The primary source of information about the villas of Zaluzhny’s daughter turned out to be the Ukropsky Fresh Telegram channel, which published photocopies of registration certificates for villas in Las Palmas on the island of Gran Canaria and in Valparaiso, Chile. And what is surprising: in both documents, the name of the owner is written as Kristina Zaluzhnaya.

But if she is a citizen of Ukraine, Khrystyna Zaluzhna should be written in her passport (this is how her name is written , according to Ukrainian publications), in transliteration – Khrystyna Zaluzhna. And what is in the Spanish and Chilean documents is a transliteration of the Russian version of the name and surname, which is completely inappropriate in the Ukrainian passport. Does the daughter of the Commander-in-Chief of the Armed Forces of Ukraine also have Russian citizenship?

But everything is easier to explain. In Spain, each property is assigned a cadastral code. The fact-checkers of the Vox Ukraine edition checked the code indicated in the Spanish registration certificate in the name of Zaluzhnaya, and it turned out to be non-existent. You can find out the real code in Spain for €10, but, apparently, the authors of the fake decided to save money. The code from the Chilean certificate also turned out to be fake.

The French politician Francois Asselino, who spread the fake, is already familiar to our “Antifake” column.

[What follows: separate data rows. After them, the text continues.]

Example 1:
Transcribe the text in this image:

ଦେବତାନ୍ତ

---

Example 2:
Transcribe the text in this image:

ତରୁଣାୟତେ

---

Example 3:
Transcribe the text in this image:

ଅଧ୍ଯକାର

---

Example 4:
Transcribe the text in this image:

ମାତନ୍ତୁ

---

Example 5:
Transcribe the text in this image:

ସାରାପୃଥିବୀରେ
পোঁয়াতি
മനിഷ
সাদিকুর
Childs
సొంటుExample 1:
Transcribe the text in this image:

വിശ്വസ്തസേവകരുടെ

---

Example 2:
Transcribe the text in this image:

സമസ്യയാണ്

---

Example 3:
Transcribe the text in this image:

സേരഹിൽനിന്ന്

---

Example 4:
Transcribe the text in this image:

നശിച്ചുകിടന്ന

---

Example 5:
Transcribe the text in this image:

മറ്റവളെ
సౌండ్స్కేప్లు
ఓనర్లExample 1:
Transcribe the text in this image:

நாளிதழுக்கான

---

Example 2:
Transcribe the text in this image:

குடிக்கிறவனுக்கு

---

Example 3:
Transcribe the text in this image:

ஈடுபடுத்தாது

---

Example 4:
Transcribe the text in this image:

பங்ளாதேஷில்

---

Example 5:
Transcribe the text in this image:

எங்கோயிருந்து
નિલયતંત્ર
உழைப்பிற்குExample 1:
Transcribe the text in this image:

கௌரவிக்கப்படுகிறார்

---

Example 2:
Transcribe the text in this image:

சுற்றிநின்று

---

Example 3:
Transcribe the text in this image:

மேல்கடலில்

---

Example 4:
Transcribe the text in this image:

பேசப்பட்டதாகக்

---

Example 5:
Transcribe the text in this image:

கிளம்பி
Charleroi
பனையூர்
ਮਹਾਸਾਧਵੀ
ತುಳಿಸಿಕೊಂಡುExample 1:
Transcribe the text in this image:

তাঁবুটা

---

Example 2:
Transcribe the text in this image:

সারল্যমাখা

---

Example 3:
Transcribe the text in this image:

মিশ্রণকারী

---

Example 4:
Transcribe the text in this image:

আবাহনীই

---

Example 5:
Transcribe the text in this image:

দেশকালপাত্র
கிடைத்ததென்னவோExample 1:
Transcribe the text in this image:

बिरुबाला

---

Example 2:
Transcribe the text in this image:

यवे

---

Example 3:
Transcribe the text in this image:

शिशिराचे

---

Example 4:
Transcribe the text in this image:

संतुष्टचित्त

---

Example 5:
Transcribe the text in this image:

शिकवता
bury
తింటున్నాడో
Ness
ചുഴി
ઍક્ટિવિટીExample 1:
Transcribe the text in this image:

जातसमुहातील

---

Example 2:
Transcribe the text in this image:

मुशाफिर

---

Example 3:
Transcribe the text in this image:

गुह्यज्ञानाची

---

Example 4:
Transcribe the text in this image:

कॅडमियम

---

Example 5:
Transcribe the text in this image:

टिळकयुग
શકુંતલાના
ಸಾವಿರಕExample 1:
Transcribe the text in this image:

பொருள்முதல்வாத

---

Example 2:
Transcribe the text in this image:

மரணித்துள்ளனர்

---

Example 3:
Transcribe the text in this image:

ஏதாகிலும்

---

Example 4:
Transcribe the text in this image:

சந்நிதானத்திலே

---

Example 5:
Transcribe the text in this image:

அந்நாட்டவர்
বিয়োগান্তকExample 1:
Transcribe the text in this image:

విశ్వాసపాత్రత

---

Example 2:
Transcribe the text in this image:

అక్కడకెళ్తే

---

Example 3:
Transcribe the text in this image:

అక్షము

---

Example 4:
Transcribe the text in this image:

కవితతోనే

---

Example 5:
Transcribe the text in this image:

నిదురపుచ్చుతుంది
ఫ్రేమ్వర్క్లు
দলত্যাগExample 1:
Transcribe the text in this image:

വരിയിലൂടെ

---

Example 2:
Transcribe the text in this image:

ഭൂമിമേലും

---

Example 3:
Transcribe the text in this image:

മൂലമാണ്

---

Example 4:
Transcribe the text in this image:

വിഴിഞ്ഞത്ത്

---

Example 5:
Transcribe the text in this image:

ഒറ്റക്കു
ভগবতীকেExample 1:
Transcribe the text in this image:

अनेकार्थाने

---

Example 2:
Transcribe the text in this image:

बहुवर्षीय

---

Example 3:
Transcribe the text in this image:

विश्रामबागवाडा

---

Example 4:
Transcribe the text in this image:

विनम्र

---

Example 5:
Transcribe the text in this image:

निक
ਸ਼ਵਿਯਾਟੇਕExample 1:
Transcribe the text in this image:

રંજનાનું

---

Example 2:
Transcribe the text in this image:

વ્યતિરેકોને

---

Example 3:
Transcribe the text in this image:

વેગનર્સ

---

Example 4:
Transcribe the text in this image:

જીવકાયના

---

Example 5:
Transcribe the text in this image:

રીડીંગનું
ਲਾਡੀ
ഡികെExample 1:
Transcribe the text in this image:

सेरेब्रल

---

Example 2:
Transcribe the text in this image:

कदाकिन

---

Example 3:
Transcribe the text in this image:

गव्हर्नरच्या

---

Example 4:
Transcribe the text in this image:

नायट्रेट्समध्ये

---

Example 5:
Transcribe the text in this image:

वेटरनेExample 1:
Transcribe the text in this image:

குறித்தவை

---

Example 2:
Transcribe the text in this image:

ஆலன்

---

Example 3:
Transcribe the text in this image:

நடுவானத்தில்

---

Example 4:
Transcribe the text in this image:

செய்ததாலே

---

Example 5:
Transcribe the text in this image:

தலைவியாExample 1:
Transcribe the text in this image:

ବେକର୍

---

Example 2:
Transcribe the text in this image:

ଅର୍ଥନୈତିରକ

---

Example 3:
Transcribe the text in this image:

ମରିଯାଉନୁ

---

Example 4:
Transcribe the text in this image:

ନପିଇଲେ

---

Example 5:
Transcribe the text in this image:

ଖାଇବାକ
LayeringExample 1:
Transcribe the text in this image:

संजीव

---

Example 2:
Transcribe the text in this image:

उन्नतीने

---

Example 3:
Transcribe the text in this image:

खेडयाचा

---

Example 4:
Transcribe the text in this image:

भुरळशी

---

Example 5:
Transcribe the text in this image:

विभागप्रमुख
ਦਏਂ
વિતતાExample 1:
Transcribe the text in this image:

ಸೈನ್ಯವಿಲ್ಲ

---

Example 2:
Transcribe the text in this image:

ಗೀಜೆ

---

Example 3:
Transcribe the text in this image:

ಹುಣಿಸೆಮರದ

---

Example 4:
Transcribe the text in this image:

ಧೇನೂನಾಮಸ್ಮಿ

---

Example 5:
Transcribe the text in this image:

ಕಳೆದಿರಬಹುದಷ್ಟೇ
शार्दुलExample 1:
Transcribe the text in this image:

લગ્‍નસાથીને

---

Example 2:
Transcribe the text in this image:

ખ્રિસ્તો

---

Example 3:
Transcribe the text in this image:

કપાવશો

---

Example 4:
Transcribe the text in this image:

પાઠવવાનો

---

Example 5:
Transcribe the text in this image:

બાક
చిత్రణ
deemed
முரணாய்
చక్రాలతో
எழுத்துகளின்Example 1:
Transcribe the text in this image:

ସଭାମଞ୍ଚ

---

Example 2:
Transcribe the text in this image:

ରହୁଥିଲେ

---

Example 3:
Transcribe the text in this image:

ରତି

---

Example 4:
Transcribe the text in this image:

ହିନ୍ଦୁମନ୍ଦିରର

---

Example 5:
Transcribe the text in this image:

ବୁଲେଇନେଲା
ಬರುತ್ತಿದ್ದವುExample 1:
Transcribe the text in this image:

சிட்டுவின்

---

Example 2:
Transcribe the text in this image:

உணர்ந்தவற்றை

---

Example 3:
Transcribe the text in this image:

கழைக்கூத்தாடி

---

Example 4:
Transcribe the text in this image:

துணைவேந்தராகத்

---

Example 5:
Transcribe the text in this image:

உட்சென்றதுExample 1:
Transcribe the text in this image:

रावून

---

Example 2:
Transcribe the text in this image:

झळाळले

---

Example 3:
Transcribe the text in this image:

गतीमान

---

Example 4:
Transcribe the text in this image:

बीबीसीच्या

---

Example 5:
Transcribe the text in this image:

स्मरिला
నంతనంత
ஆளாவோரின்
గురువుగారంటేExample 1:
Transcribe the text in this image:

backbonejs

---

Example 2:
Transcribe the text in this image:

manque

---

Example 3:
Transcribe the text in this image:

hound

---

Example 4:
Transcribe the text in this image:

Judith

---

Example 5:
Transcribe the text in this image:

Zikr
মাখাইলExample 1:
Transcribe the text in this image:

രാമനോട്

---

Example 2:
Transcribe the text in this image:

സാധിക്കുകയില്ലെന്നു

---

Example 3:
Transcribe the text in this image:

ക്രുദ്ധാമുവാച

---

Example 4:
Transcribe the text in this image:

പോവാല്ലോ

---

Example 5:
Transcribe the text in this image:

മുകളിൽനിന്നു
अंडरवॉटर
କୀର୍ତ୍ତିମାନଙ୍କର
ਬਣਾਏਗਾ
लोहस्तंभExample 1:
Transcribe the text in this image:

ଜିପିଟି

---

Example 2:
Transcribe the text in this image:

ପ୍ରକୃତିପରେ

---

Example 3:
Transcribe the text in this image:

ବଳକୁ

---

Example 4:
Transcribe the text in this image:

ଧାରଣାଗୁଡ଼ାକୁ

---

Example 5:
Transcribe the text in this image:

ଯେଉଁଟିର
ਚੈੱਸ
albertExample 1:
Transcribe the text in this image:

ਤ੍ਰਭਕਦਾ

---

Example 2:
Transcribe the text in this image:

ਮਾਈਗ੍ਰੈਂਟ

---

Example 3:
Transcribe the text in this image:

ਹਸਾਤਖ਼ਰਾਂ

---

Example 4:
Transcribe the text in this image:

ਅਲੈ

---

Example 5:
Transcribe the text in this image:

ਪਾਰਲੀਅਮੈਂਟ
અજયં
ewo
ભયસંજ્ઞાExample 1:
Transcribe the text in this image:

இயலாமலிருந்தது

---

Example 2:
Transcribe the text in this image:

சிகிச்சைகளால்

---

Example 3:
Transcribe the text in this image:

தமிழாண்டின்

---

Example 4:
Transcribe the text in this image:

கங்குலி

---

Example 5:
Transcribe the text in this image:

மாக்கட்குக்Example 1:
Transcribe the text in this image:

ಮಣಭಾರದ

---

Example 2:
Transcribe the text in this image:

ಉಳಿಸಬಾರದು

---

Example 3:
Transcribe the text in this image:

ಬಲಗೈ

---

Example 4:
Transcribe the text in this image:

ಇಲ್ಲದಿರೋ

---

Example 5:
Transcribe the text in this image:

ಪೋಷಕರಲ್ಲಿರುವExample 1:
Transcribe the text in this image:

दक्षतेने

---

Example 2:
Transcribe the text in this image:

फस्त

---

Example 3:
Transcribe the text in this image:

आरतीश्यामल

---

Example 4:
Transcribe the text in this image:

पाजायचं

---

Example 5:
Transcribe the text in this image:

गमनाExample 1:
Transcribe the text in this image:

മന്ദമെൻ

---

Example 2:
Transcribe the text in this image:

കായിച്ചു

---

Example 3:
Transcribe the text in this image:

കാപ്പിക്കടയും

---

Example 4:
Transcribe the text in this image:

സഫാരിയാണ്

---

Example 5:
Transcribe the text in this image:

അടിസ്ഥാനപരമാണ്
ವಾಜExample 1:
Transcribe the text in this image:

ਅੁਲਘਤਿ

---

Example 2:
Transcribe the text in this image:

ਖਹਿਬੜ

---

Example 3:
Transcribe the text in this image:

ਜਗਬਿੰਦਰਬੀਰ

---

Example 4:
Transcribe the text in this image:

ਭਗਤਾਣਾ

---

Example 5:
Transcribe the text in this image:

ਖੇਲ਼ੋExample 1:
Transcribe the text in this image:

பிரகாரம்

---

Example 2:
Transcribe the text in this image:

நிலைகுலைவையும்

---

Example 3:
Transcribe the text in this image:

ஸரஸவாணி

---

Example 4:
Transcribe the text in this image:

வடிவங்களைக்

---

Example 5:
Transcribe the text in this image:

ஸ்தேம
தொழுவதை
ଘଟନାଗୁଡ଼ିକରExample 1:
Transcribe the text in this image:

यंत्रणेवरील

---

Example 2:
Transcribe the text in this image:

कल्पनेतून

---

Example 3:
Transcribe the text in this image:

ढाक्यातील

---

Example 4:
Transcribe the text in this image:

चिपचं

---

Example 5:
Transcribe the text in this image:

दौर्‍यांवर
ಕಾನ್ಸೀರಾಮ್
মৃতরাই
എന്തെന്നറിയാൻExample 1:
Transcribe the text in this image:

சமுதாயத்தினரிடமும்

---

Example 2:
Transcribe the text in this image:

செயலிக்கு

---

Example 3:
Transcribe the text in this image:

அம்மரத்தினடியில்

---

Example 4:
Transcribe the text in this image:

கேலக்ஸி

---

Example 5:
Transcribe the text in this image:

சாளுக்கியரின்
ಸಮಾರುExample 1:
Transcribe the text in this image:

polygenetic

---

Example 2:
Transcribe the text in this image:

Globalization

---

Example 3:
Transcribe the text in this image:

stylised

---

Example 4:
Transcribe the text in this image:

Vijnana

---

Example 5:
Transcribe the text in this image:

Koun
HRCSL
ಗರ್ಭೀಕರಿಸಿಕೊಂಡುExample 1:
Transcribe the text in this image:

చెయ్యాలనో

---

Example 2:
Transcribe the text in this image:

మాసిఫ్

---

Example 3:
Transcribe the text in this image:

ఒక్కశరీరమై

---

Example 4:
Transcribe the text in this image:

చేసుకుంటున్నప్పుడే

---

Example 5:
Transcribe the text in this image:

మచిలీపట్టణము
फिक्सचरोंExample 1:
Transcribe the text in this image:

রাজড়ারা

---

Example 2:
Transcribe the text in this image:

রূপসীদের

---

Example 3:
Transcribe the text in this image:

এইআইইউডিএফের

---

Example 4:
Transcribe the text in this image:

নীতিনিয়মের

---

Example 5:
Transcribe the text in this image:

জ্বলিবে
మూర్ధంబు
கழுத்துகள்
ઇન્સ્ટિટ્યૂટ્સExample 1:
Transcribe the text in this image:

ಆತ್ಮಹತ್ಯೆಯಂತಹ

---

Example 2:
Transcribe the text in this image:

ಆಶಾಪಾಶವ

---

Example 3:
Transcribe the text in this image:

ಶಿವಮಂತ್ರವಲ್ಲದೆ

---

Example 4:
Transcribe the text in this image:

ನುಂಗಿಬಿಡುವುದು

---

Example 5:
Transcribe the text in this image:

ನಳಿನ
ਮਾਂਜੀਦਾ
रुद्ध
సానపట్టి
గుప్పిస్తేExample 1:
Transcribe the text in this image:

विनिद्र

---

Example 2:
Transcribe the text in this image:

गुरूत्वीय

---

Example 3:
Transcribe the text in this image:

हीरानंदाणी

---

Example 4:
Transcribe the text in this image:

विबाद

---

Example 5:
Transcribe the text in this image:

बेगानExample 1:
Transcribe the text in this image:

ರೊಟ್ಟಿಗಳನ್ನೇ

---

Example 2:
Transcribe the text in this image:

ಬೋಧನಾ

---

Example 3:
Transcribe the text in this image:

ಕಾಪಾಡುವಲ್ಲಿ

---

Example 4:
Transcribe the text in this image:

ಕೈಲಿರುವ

He is indeed the head of the People's Republican Union party; it is a dwarf party that has never been able to get a single candidate into any elected bodies. The party calls for the exit of France from the EU, the euro area and NATO. Asselino is known as a supporter of conspiracy theories; In 2014, the Russian online publication Razvitie i ekonomika published an interview with him under the characteristic headline “A multipolar world is an American or even Anglo-Saxon notion based on planetary apartheid.”